Rewrite every line of the records below as a row in a Markdown table with two columns, "No." and "Line." Number the rows in order and leave out blank lines.

__INFORMATION PROVIDED__.
☆ ☆ ☆ ☆ ☆

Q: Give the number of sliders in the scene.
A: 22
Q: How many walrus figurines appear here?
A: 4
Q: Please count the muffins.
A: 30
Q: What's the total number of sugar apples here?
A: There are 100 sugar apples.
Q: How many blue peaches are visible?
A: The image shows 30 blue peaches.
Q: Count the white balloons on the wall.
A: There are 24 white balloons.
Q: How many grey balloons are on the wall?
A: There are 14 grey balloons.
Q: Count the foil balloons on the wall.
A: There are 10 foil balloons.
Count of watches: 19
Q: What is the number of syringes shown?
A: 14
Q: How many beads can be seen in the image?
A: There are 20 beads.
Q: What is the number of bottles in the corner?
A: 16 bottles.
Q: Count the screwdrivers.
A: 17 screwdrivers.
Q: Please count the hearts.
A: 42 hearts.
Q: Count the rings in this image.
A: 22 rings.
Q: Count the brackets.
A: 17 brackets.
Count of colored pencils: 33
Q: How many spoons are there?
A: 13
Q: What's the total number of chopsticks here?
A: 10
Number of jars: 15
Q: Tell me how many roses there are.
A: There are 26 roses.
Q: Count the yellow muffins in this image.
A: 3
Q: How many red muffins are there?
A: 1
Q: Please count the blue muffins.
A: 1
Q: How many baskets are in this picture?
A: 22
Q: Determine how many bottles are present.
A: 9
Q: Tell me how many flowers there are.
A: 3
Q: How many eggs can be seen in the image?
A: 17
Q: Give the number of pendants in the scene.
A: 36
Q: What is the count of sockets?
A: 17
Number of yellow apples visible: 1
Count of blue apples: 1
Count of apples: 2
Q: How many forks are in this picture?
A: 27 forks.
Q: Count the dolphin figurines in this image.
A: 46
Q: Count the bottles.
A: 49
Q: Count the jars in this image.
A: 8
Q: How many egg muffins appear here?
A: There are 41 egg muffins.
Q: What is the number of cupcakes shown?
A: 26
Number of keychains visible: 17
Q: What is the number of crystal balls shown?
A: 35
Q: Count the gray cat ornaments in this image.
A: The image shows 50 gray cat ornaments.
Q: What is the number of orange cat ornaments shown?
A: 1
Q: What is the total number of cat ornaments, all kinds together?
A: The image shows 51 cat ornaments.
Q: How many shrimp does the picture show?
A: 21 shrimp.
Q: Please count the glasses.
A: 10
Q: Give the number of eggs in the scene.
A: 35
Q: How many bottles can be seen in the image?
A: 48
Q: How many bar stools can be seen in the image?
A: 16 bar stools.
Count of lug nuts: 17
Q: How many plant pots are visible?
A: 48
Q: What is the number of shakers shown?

☆ ☆ ☆ ☆ ☆

__WRITTEN RESPONSE__.
| No. | Line |
|---|---|
| 1 | Q: Give the number of sliders in the scene. |
| 2 | A: 22 |
| 3 | Q: How many walrus figurines appear here? |
| 4 | A: 4 |
| 5 | Q: Please count the muffins. |
| 6 | A: 30 |
| 7 | Q: What's the total number of sugar apples here? |
| 8 | A: There are 100 sugar apples. |
| 9 | Q: How many blue peaches are visible? |
| 10 | A: The image shows 30 blue peaches. |
| 11 | Q: Count the white balloons on the wall. |
| 12 | A: There are 24 white balloons. |
| 13 | Q: How many grey balloons are on the wall? |
| 14 | A: There are 14 grey balloons. |
| 15 | Q: Count the foil balloons on the wall. |
| 16 | A: There are 10 foil balloons. |
| 17 | Count of watches: 19 |
| 18 | Q: What is the number of syringes shown? |
| 19 | A: 14 |
| 20 | Q: How many beads can be seen in the image? |
| 21 | A: There are 20 beads. |
| 22 | Q: What is the number of bottles in the corner? |
| 23 | A: 16 bottles. |
| 24 | Q: Count the screwdrivers. |
| 25 | A: 17 screwdrivers. |
| 26 | Q: Please count the hearts. |
| 27 | A: 42 hearts. |
| 28 | Q: Count the rings in this image. |
| 29 | A: 22 rings. |
| 30 | Q: Count the brackets. |
| 31 | A: 17 brackets. |
| 32 | Count of colored pencils: 33 |
| 33 | Q: How many spoons are there? |
| 34 | A: 13 |
| 35 | Q: What's the total number of chopsticks here? |
| 36 | A: 10 |
| 37 | Number of jars: 15 |
| 38 | Q: Tell me how many roses there are. |
| 39 | A: There are 26 roses. |
| 40 | Q: Count the yellow muffins in this image. |
| 41 | A: 3 |
| 42 | Q: How many red muffins are there? |
| 43 | A: 1 |
| 44 | Q: Please count the blue muffins. |
| 45 | A: 1 |
| 46 | Q: How many baskets are in this picture? |
| 47 | A: 22 |
| 48 | Q: Determine how many bottles are present. |
| 49 | A: 9 |
| 50 | Q: Tell me how many flowers there are. |
| 51 | A: 3 |
| 52 | Q: How many eggs can be seen in the image? |
| 53 | A: 17 |
| 54 | Q: Give the number of pendants in the scene. |
| 55 | A: 36 |
| 56 | Q: What is the count of sockets? |
| 57 | A: 17 |
| 58 | Number of yellow apples visible: 1 |
| 59 | Count of blue apples: 1 |
| 60 | Count of apples: 2 |
| 61 | Q: How many forks are in this picture? |
| 62 | A: 27 forks. |
| 63 | Q: Count the dolphin figurines in this image. |
| 64 | A: 46 |
| 65 | Q: Count the bottles. |
| 66 | A: 49 |
| 67 | Q: Count the jars in this image. |
| 68 | A: 8 |
| 69 | Q: How many egg muffins appear here? |
| 70 | A: There are 41 egg muffins. |
| 71 | Q: What is the number of cupcakes shown? |
| 72 | A: 26 |
| 73 | Number of keychains visible: 17 |
| 74 | Q: What is the number of crystal balls shown? |
| 75 | A: 35 |
| 76 | Q: Count the gray cat ornaments in this image. |
| 77 | A: The image shows 50 gray cat ornaments. |
| 78 | Q: What is the number of orange cat ornaments shown? |
| 79 | A: 1 |
| 80 | Q: What is the total number of cat ornaments, all kinds together? |
| 81 | A: The image shows 51 cat ornaments. |
| 82 | Q: How many shrimp does the picture show? |
| 83 | A: 21 shrimp. |
| 84 | Q: Please count the glasses. |
| 85 | A: 10 |
| 86 | Q: Give the number of eggs in the scene. |
| 87 | A: 35 |
| 88 | Q: How many bottles can be seen in the image? |
| 89 | A: 48 |
| 90 | Q: How many bar stools can be seen in the image? |
| 91 | A: 16 bar stools. |
| 92 | Count of lug nuts: 17 |
| 93 | Q: How many plant pots are visible? |
| 94 | A: 48 |
| 95 | Q: What is the number of shakers shown? |